▸ **WORK TASK**
Give the entries back exactly, dropping each image.

▸ **INPUT MATERIAL**
****

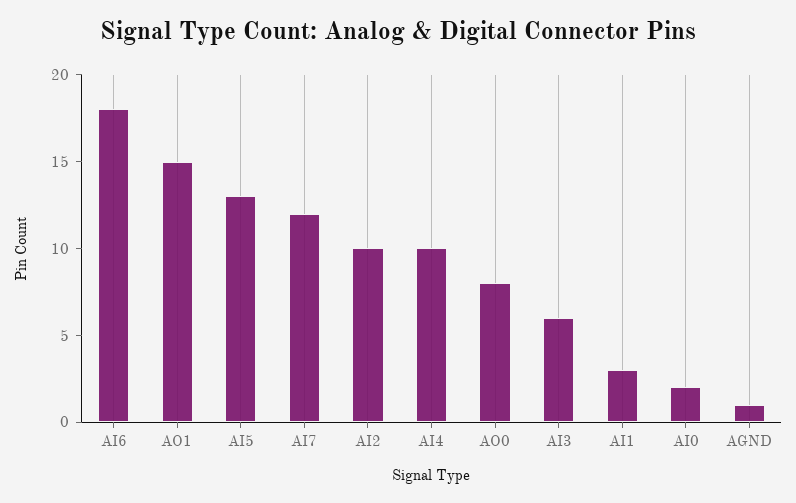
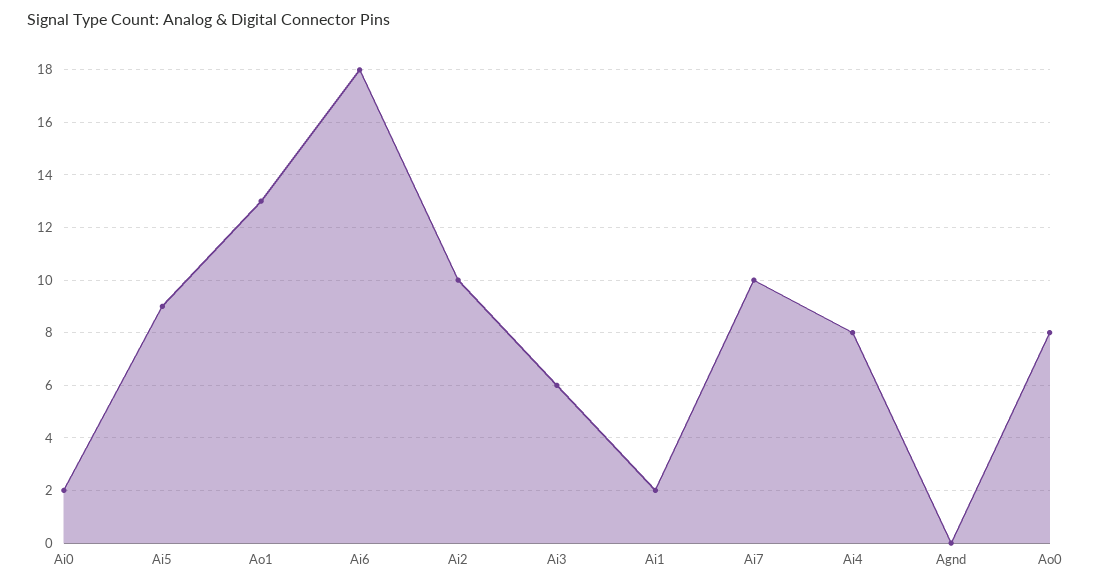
AO1: 15 -> 13
AI5: 13 -> 9
AI7: 12 -> 10
AI4: 10 -> 8
AI1: 3 -> 2
AGND: 1 -> 0

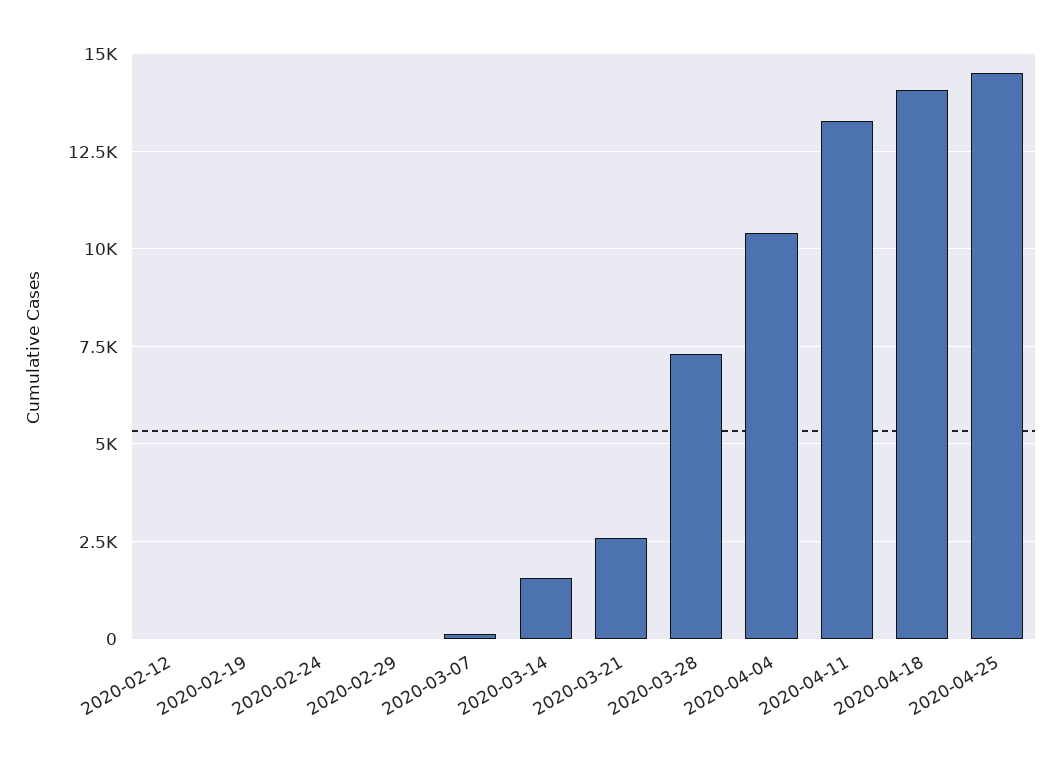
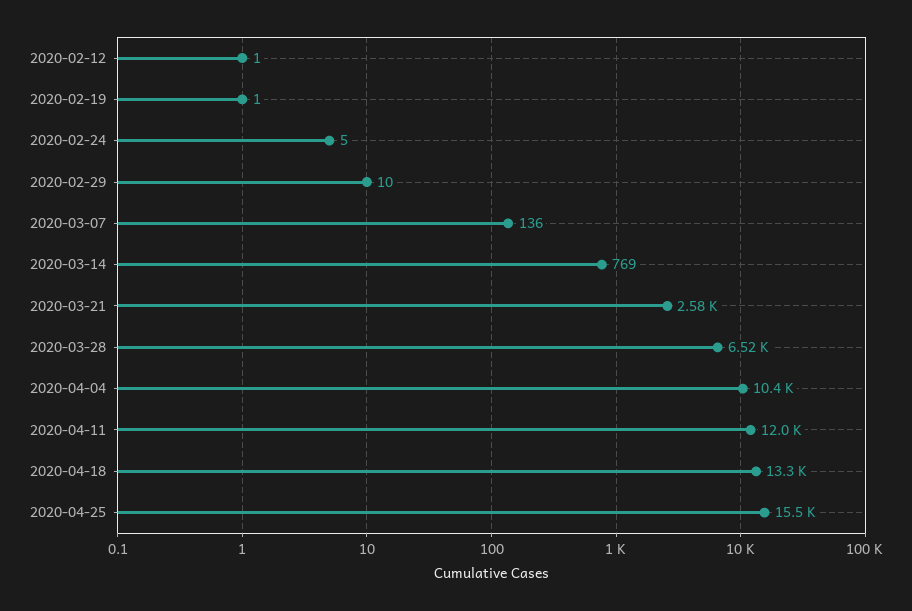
2020-03-14: 1500 -> 769
2020-03-28: 7250 -> 6520
2020-04-11: 13250 -> 12000
2020-04-18: 14000 -> 13300
2020-04-25: 14500 -> 15500

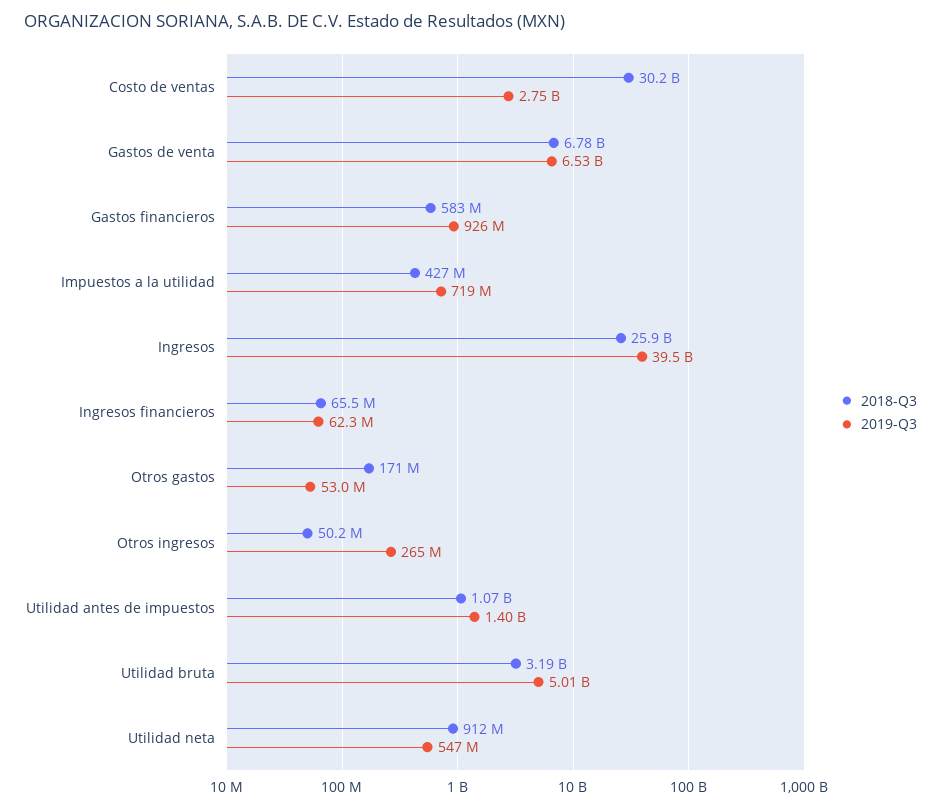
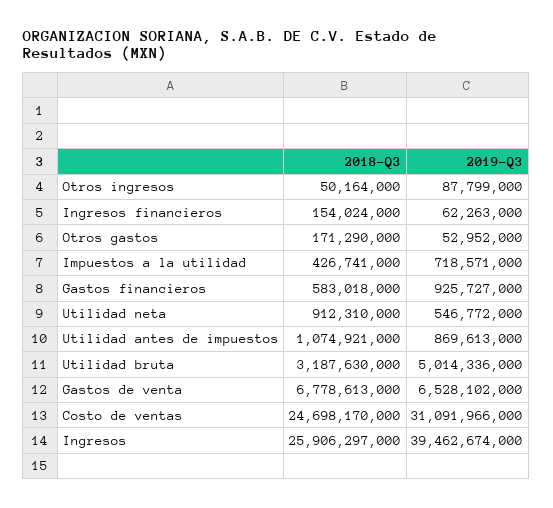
2018-Q3, Costo de ventas: 30200000000 -> 24698170000
2019-Q3, Costo de ventas: 2750000000 -> 31091966000
2018-Q3, Ingresos financieros: 65500000 -> 154024000
2019-Q3, Otros ingresos: 265000000 -> 87799000
2019-Q3, Utilidad antes de impuestos: 1400000000 -> 869613000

****

▸ **TASK ANSWER**
AO1: 15 -> 13
AI5: 13 -> 9
AI7: 12 -> 10
AI4: 10 -> 8
AI1: 3 -> 2
AGND: 1 -> 0

2020-03-14: 1500 -> 769
2020-03-28: 7250 -> 6520
2020-04-11: 13250 -> 12000
2020-04-18: 14000 -> 13300
2020-04-25: 14500 -> 15500

2018-Q3, Costo de ventas: 30200000000 -> 24698170000
2019-Q3, Costo de ventas: 2750000000 -> 31091966000
2018-Q3, Ingresos financieros: 65500000 -> 154024000
2019-Q3, Otros ingresos: 265000000 -> 87799000
2019-Q3, Utilidad antes de impuestos: 1400000000 -> 869613000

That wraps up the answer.